Dave: How does the verifier know whether it should call the yang function or
eat function? How does the Verifier know the Attester is TPM-based or
EAT-based? Shwetha from Jabber: One way is to use other YANG models to figure
out whether the device supports TPM or EAT. The other way is to separate the
TPM-based attestation and the EAT-based attestation into two YANG models. Henk:
Can use the 'feature' function provided by YANG.
Dave: How to know the address of the device to query? This is related to the
whole workflow, maybe the RIV people should consider this.
Dave: what's your consideration to include other formats (e.g., eat) in your
current yang model? Henk: we think we can deal with it.
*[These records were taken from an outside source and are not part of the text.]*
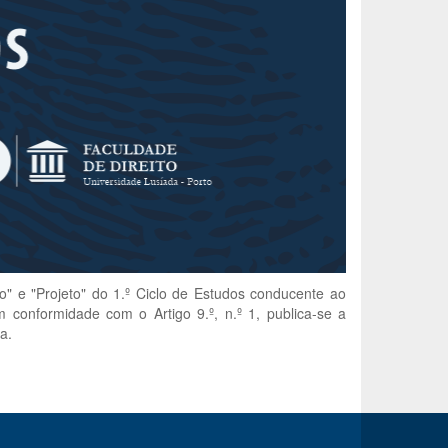
" e "Projeto" do 1.º Ciclo de Estudos conducente ao
 conformidade com o Artigo 9.º, n.º 1, publica-se a
a.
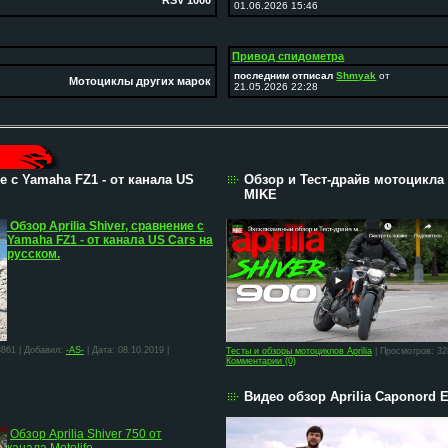
RSV 1000
01.06.2026 15:46
Привод спидометра
последним отписал
Shmyak
от
Мотоциклы других марок
21.05.2026 22:28
ие с Yamaha FZ1 - от канала US
Обзор и Тест-драйв мотоцикла 
MIKE
Обзор Aprilia Shiver, сравнение с
Yamaha FZ1 - от канала US Cars на
русском.
3861 | Добавил:
-AS-
| Дата:
08.10.2019
|
Тесты и обзоры мотоциклов Aprilia
| Просмотров: 32
Комментарии (0)
Видео обзор Aprilia Caponord 
Обзор Aprilia Shiver 750 от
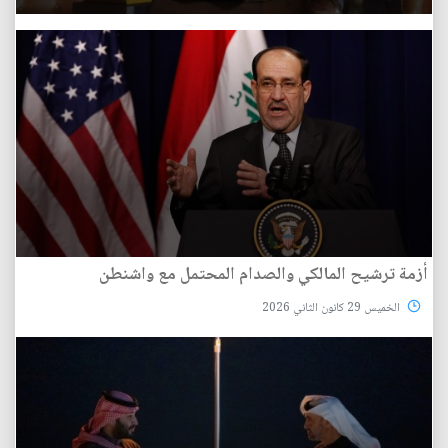
أزمة ترشيح المالكي والصدام المحتمل مع واشنطن
الخميس 29 كانون الثاني 2026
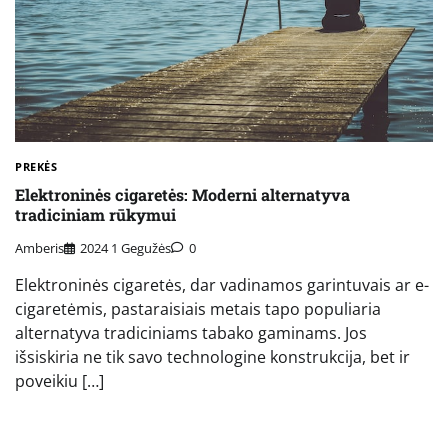
PREKĖS
Elektroninės cigaretės: Moderni alternatyva
tradiciniam rūkymui
Amberis
2024 1 Gegužės
0
Elektroninės cigaretės, dar vadinamos garintuvais ar e-
cigaretėmis, pastaraisiais metais tapo populiaria
alternatyva tradiciniams tabako gaminams. Jos
išsiskiria ne tik savo technologine konstrukcija, bet ir
poveikiu […]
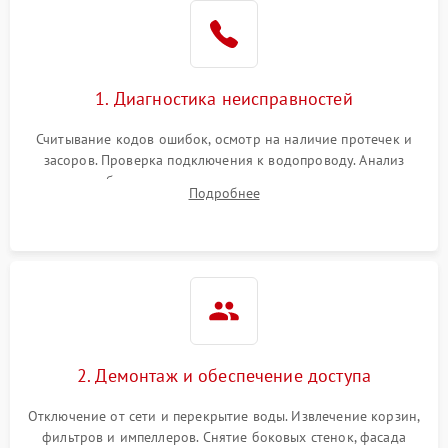
Не работает сушилка
2100 ₽
Подробнее →
Сбои в работе таймера
1700 ₽
Подробнее →
1. Диагностика неисправностей
Проблемы с
2100 ₽
Подробнее →
циркуляционным насосом
Считывание кодов ошибок, осмотр на наличие протечек и
засоров. Проверка подключения к водопроводу. Анализ
жалоб на отсутствие слива, нагрева, вращения
Подробнее
разбрызгивателей или срабатывание системы защиты
аквастоп.
2. Демонтаж и обеспечение доступа
Отключение от сети и перекрытие воды. Извлечение корзин,
фильтров и импеллеров. Снятие боковых стенок, фасада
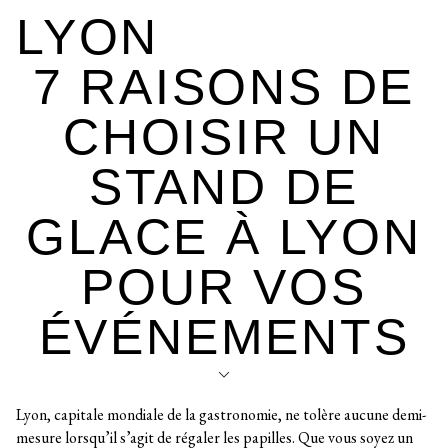
LYON
7 RAISONS DE
CHOISIR UN
STAND DE
GLACE À LYON
POUR VOS
ÉVÉNEMENTS
Lyon, capitale mondiale de la gastronomie, ne tolère aucune demi-
mesure lorsqu’il s’agit de régaler les papilles. Que vous soyez un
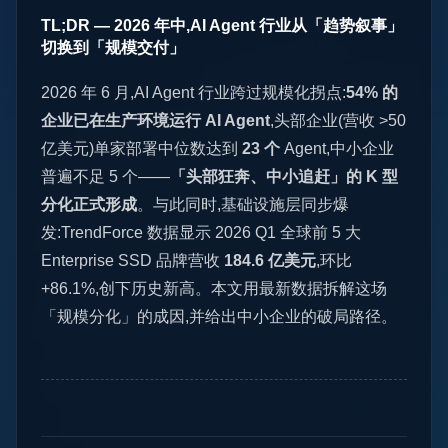
TL;DR — 2026 年中,AI Agent 行业从「趋势叙事」
切换到「规模交付」
2026 年 6 月,AI Agent 行业跨过规模化拐点:
54% 的
企业已在生产环境运行 AI Agent
,头部企业(营收 >50
亿美元)单家部署中位数达到
23 个
Agent,中小企业
普遍不足 5 个——
「头部狂奔、中小追赶」的 K 型
分化正式形成
。与此同时,基础设施层同步爆
发:TrendForce 数据显示 2026 Q1 全球前 5 大
Enterprise SSD 品牌营收
184.6 亿美元
,环比
+86.1%,创下历史新高。本文用最新数据拆解这场
「规模分化」的成因,并给出中小企业的破局路径。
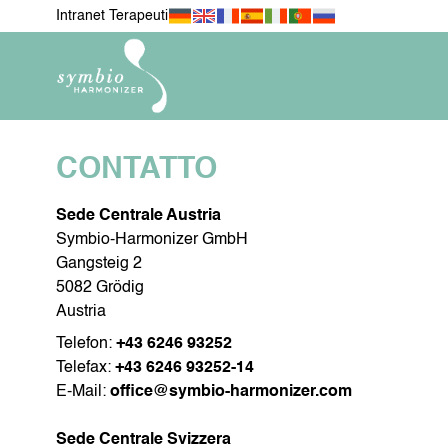
Intranet Terapeuti
CONTATTO
Sede Centrale Austria
Symbio-Harmonizer GmbH
NOVITÀ
PER IL MI
Gangsteig 2
5082 Grödig
Austria
Telefon:
+43 6246 93252
PER I MIEI ANIMALI
DISPOS
Telefax:
+43 6246 93252-14
E-Mail:
office@symbio-harmonizer.com
Sede Centrale Svizzera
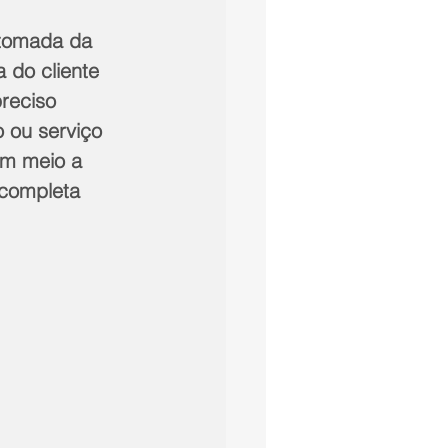
etomada da 
 do cliente 
reciso 
ou serviço 
em meio a 
 completa 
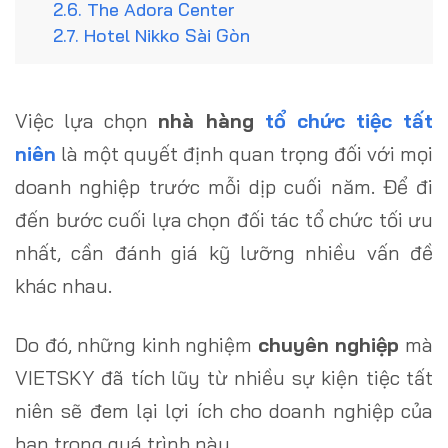
2.6. The Adora Center
2.7. Hotel Nikko Sài Gòn
Việc lựa chọn
nhà hàng
tổ chức tiệc tất
niên
là một quyết định quan trọng đối với mọi
doanh nghiệp trước mỗi dịp cuối năm. Để đi
đến bước cuối lựa chọn đối tác tổ chức tối ưu
nhất, cần đánh giá kỹ lưỡng nhiều vấn đề
khác nhau.
Do đó, những kinh nghiệm
chuyên nghiệp
mà
VIETSKY đã tích lũy từ nhiều sự kiện tiệc tất
niên sẽ đem lại lợi ích cho doanh nghiệp của
bạn trong quá trình này.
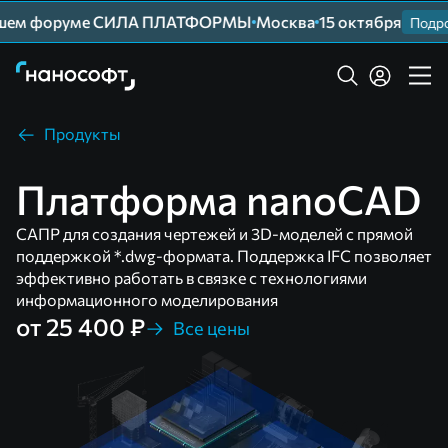
йшем форуме СИЛА ПЛАТФОРМЫ
Москва
15 октября
Подроб
Продукты
Платформа nanoCAD
САПР для создания чертежей и 3D-моделей с прямой
поддержкой *.dwg-формата. Поддержка IFC позволяет
эффективно работать в связке с технологиями
информационного моделирования
от 25 400 ₽
Все цены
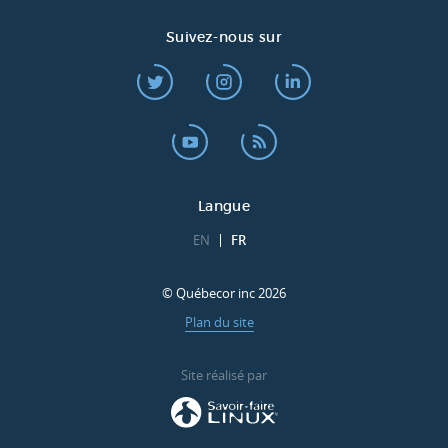
Suivez-nous sur
Langue
EN
FR
© Québecor inc 2026
Plan du site
Site réalisé par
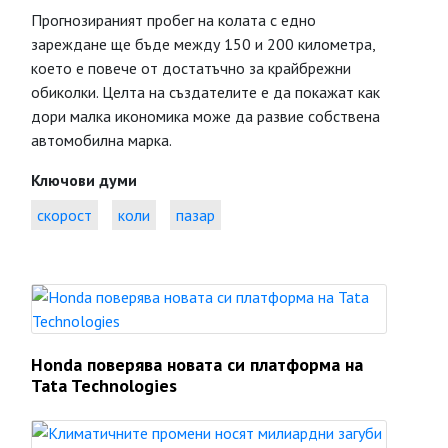
Прогнозираният пробег на колата с едно
зареждане ще бъде между 150 и 200 километра,
което е повече от достатъчно за крайбрежни
обиколки. Целта на създателите е да покажат как
дори малка икономика може да развие собствена
автомобилна марка.
Ключови думи
скорост
коли
пазар
Honda поверява новата си платформа на
Tata Technologies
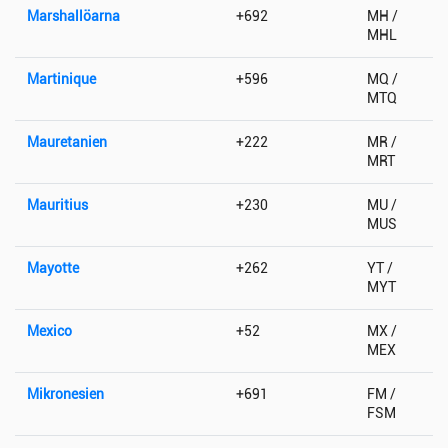
Marshallöarna
+692
MH /
MHL
Martinique
+596
MQ /
MTQ
Mauretanien
+222
MR /
MRT
Mauritius
+230
MU /
MUS
Mayotte
+262
YT /
MYT
Mexico
+52
MX /
MEX
Mikronesien
+691
FM /
FSM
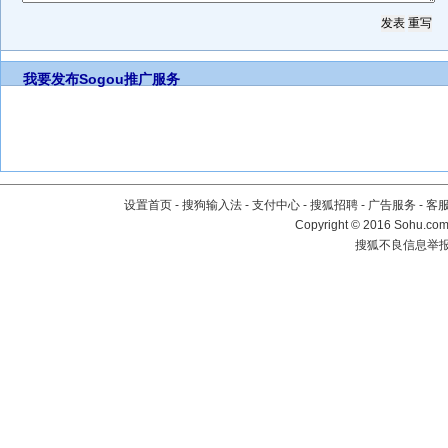
我要发布
Sogou推广服务
设置首页
-
搜狗输入法
-
支付中心
-
搜狐招聘
-
广告服务
-
客
Copyright
©
2016 Sohu.com 
搜狐不良信息举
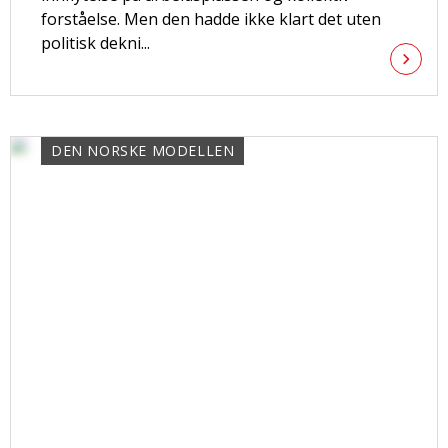
forståelse. Men den hadde ikke klart det uten
politisk dekni...
DEN NORSKE MODELLEN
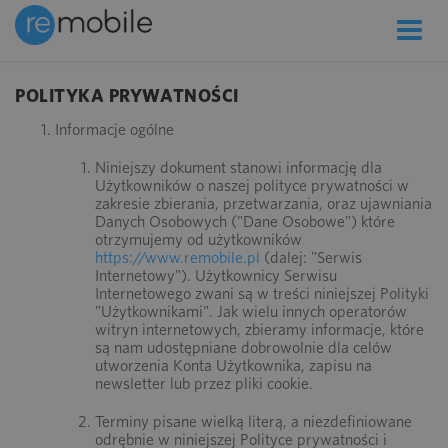
Toggle
naviga
POLITYKA PRYWATNOŚCI
Informacje ogólne
Niniejszy dokument stanowi informację dla
Użytkowników o naszej polityce prywatności w
zakresie zbierania, przetwarzania, oraz ujawniania
Danych Osobowych ("Dane Osobowe") które
otrzymujemy od użytkowników
https://www.remobile.pl
(dalej: "Serwis
Internetowy"). Użytkownicy Serwisu
Internetowego zwani są w treści niniejszej Polityki
"Użytkownikami". Jak wielu innych operatorów
witryn internetowych, zbieramy informacje, które
są nam udostępniane dobrowolnie dla celów
utworzenia Konta Użytkownika, zapisu na
newsletter lub przez pliki cookie.
Terminy pisane wielką literą, a niezdefiniowane
odrębnie w niniejszej Polityce prywatności i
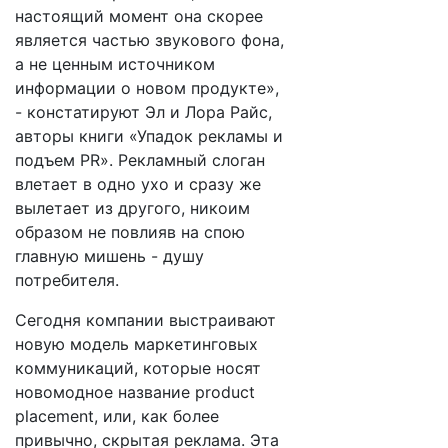
настоящий момент она скорее
является частью звукового фона,
а не ценным источником
информации о новом продукте»,
- констатируют Эл и Лора Райc,
авторы книги «Упадок рекламы и
подъем PR». Рекламный слоган
влетает в одно ухо и сразу же
вылетает из другого, никоим
образом не повлияв на спою
главную мишень - душу
потребителя.
Сегодня компании выстраивают
новую модель маркетинговых
коммуникаций, которые носят
новомодное название product
placement, или, как более
привычно, скрытая реклама. Эта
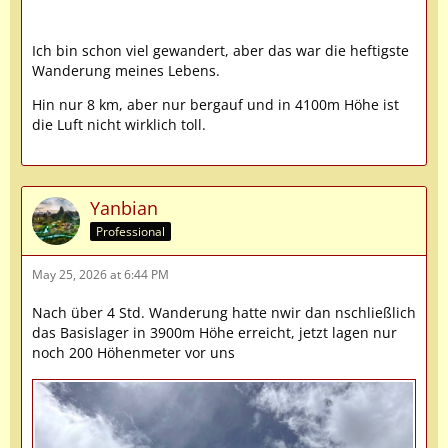
Ich bin schon viel gewandert, aber das war die heftigste
Wanderung meines Lebens.
Hin nur 8 km, aber nur bergauf und in 4100m Höhe ist
die Luft nicht wirklich toll.
Yanbian
Professional
May 25, 2026 at 6:44 PM
Nach über 4 Std. Wanderung hatte nwir dan nschließlich
das Basislager in 3900m Höhe erreicht, jetzt lagen nur
noch 200 Höhenmeter vor uns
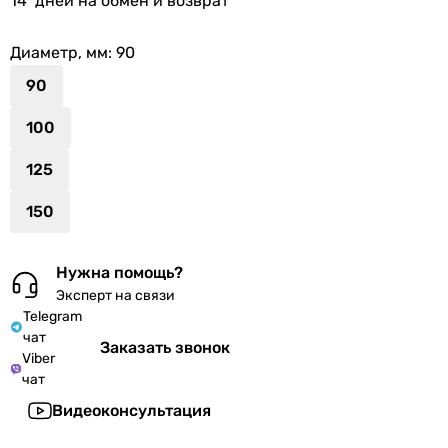
14
дней на обмен и возврат
Диаметр, мм
: 90
90
100
125
150
Нужна помощь?
Эксперт на связи
Telegram
чат
Заказать звонок
Viber
чат
Видеоконсультация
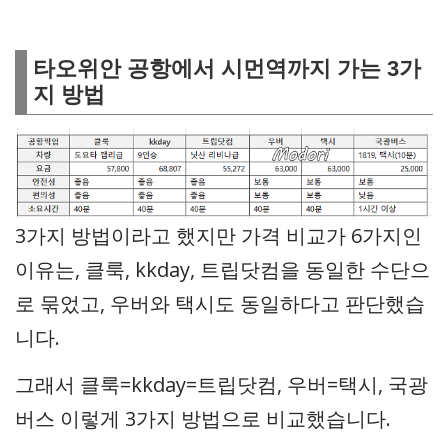
타오위안 공항에서 시먼역까지 가는 3가
지 방법
3가지 방법이라고 했지만 가격 비교가 6가지인
이유는, 클룩, kkday, 트립닷컴을 동일한 수단으
로 묶었고, 우버와 택시도 동일하다고 판단했습
니다.
그래서 클룩=kkday=트립닷컴, 우버=택시, 국광
버스 이렇게 3가지 방법으로 비교했습니다.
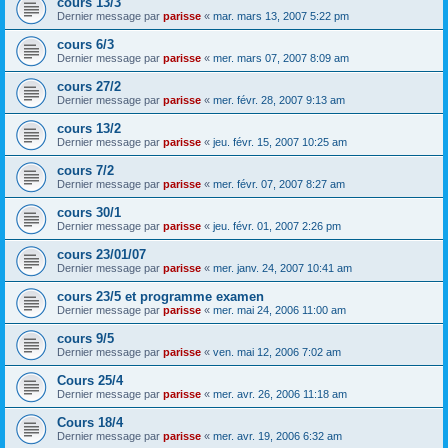
cours 13/3
Dernier message par
parisse
«
mar. mars 13, 2007 5:22 pm
cours 6/3
Dernier message par
parisse
«
mer. mars 07, 2007 8:09 am
cours 27/2
Dernier message par
parisse
«
mer. févr. 28, 2007 9:13 am
cours 13/2
Dernier message par
parisse
«
jeu. févr. 15, 2007 10:25 am
cours 7/2
Dernier message par
parisse
«
mer. févr. 07, 2007 8:27 am
cours 30/1
Dernier message par
parisse
«
jeu. févr. 01, 2007 2:26 pm
cours 23/01/07
Dernier message par
parisse
«
mer. janv. 24, 2007 10:41 am
cours 23/5 et programme examen
Dernier message par
parisse
«
mer. mai 24, 2006 11:00 am
cours 9/5
Dernier message par
parisse
«
ven. mai 12, 2006 7:02 am
Cours 25/4
Dernier message par
parisse
«
mer. avr. 26, 2006 11:18 am
Cours 18/4
Dernier message par
parisse
«
mer. avr. 19, 2006 6:32 am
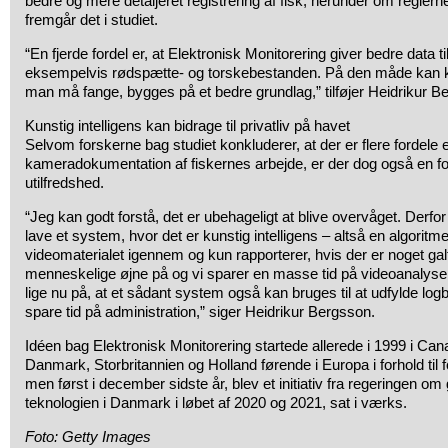
bedre og mere detaljeret registrering af fisk, herunder om regler
fremgår det i studiet.
“En fjerde fordel er, at Elektronisk Monitorering giver bedre data ti
eksempelvis rødspætte- og torskebestanden. På den måde kan k
man må fange, bygges på et bedre grundlag,” tilføjer Heidrikur B
Kunstig intelligens kan bidrage til privatliv på havet
Selvom forskerne bag studiet konkluderer, at der er flere fordele
kameradokumentation af fiskernes arbejde, er der dog også en for
utilfredshed.
“Jeg kan godt forstå, det er ubehageligt at blive overvåget. Derfo
lave et system, hvor det er kunstig intelligens – altså en algoritme
videomaterialet igennem og kun rapporterer, hvis der er noget galt
menneskelige øjne på og vi sparer en masse tid på videoanalyse.
lige nu på, at et sådant system også kan bruges til at udfylde log
spare tid på administration,” siger Heidrikur Bergsson.
Idéen bag Elektronisk Monitorering startede allerede i 1999 i Ca
Danmark, Storbritannien og Holland førende i Europa i forhold til
men først i december sidste år, blev et initiativ fra regeringen om 
teknologien i Danmark i løbet af 2020 og 2021, sat i værks.
Foto: Getty Images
Chair: ask the WG hum for adopting this draft.
Many hums both in the meeting room and Jabber
Chair: ask the WG hum for not adopting this draft.
from WG: the WG agrees with adopting this draft based on hum.
Chair: will still bring it to the mailing list for the formal process
# New Drafts:
RATS pub/sub model, Liang Xia (10 minutes)
Dave: don't understand the counter for freshness check, timestamp can work. Is
it possible to be part of the current yang model draft? Henk: you are right,
they are similar and have the same basis. Dave: Consider whether to pull this
into the yang model draft. The freshness issue should be considered by using
TUDA or timestamp or other RPCs. Henk: Creating a YANG model for TUDA is easy.
TUDA work can be started again.
Michael: We agree that we need to solve the nonce problem for RATS pub/sub
Chair: please provide your feedback about how to process this draft together
with the current yang model draft to the mailing list.
Milestones, Summary of Calls for Adoption (5 minutes)
- YANG Module draft
- RIV draft
Open Mic (10 minutes)
Two virtual interim: TEEP
TEEP was planning to have interim during the hackathon in Feb.